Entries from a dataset
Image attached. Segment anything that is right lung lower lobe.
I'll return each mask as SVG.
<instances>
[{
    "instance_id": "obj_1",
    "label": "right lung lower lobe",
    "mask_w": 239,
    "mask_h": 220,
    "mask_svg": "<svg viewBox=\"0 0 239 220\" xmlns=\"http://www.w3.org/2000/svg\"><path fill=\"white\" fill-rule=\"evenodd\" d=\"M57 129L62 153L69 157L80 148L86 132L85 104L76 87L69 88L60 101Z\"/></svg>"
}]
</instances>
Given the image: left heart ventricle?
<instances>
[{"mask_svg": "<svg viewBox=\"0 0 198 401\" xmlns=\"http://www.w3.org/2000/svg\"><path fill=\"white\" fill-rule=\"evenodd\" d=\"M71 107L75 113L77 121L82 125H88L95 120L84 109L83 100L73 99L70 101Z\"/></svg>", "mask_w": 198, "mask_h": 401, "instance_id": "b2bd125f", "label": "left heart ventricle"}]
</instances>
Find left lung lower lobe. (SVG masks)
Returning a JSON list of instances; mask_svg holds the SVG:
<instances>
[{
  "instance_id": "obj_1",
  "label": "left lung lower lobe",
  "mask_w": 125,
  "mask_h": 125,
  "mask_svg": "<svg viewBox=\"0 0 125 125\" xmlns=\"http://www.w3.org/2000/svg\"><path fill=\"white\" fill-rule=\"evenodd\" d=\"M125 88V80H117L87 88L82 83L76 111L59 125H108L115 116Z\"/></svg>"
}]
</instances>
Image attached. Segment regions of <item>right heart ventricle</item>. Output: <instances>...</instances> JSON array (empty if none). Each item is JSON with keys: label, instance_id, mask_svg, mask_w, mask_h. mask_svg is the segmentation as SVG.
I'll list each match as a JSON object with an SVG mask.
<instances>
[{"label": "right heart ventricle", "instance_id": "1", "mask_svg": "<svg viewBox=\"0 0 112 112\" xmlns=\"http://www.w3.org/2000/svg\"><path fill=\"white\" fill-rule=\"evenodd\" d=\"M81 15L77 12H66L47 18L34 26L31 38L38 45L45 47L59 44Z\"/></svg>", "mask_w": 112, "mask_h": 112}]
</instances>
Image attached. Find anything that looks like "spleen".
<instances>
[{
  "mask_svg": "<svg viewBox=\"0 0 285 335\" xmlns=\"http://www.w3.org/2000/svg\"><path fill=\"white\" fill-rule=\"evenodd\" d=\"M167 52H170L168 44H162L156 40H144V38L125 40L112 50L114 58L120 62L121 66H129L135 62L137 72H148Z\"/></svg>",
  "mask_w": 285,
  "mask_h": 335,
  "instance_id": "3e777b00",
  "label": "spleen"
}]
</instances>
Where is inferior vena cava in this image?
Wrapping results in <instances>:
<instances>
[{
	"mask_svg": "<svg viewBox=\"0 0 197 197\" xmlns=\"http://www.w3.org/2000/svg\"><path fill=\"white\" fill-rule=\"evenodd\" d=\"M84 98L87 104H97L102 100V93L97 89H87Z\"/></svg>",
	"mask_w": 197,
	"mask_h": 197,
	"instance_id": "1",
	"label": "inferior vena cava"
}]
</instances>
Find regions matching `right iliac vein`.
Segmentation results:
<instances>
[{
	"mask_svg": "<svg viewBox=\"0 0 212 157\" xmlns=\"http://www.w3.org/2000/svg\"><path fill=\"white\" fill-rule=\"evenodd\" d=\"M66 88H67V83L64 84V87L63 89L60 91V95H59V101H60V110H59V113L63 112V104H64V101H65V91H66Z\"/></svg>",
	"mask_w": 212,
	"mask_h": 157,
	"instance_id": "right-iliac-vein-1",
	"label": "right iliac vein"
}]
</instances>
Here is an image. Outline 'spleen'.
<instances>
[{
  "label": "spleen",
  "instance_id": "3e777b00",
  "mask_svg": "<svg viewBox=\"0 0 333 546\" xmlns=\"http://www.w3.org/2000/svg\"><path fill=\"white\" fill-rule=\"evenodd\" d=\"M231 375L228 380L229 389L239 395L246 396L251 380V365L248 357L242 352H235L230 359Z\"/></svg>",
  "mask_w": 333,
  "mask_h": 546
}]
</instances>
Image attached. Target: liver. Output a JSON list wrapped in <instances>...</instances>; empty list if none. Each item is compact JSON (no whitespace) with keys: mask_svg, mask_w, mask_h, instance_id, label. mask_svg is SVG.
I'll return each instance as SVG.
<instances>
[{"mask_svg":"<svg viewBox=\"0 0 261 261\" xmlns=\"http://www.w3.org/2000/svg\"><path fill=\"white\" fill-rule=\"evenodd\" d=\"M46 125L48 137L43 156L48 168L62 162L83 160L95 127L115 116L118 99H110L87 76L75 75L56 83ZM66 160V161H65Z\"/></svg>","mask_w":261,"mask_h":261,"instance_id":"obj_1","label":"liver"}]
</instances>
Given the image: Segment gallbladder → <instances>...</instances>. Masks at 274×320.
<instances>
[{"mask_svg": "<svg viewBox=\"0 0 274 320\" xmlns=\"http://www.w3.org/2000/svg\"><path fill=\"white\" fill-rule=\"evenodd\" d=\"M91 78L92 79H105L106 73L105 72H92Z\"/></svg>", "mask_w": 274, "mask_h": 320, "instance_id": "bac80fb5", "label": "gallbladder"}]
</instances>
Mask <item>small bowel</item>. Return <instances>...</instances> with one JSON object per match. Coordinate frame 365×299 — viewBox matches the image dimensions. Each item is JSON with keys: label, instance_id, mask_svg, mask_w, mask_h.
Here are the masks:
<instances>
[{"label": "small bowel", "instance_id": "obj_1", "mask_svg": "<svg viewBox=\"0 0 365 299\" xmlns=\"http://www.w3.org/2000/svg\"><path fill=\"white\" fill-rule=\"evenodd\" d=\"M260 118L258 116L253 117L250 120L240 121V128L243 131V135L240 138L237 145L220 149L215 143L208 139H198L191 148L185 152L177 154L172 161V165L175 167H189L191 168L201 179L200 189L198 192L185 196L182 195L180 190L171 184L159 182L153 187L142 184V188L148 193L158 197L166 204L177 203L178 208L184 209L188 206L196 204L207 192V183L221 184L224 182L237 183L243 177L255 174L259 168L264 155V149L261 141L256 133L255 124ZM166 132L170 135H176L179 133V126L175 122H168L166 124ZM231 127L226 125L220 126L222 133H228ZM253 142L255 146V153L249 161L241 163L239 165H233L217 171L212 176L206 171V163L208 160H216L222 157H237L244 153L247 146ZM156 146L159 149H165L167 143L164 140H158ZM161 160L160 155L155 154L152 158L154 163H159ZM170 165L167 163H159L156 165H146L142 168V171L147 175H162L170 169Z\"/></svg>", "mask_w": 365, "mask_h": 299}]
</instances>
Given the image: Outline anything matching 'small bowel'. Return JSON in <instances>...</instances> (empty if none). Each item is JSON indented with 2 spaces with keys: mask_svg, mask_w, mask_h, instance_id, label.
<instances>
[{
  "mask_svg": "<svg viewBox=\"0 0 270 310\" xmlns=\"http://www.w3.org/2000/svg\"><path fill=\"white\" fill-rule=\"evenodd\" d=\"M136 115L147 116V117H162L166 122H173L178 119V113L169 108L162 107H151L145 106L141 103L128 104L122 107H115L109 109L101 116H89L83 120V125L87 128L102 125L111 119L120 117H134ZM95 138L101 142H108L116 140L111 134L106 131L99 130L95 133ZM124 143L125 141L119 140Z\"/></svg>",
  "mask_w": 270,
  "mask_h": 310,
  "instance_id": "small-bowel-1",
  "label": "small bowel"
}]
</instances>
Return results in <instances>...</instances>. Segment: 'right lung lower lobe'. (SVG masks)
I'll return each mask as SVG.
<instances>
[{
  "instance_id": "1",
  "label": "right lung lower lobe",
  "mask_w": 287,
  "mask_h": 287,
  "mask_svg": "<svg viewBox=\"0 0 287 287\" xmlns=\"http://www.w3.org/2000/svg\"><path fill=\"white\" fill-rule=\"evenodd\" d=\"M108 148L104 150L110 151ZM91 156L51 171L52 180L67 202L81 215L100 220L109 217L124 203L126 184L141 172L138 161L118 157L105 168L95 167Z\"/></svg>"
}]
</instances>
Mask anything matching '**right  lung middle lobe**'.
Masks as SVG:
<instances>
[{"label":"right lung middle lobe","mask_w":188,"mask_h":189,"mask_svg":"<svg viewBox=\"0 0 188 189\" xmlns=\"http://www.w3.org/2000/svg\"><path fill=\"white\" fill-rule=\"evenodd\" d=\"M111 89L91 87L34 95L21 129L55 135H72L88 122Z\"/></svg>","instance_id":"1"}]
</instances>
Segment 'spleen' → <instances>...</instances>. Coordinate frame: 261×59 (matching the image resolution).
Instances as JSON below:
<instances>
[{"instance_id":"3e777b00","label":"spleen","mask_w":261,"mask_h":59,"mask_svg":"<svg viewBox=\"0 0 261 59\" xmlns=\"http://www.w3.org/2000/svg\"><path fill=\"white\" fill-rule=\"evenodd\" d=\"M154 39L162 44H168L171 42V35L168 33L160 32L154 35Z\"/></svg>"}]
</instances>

*Task goal:* Render the data as a Markdown table with the columns No. and Line. Begin with the line containing "Segment 'spleen' →" and go on through the end of the data, giving each line its own numbered row and leaving out blank lines.

*The completed task:*
| No. | Line |
|---|---|
| 1 | Segment 'spleen' → <instances>...</instances>. Coordinate frame: 261×59 (matching the image resolution). |
| 2 | Instances as JSON below: |
| 3 | <instances> |
| 4 | [{"instance_id":"3e777b00","label":"spleen","mask_w":261,"mask_h":59,"mask_svg":"<svg viewBox=\"0 0 261 59\" xmlns=\"http://www.w3.org/2000/svg\"><path fill=\"white\" fill-rule=\"evenodd\" d=\"M154 39L162 44H168L171 42V35L168 33L160 32L154 35Z\"/></svg>"}] |
| 5 | </instances> |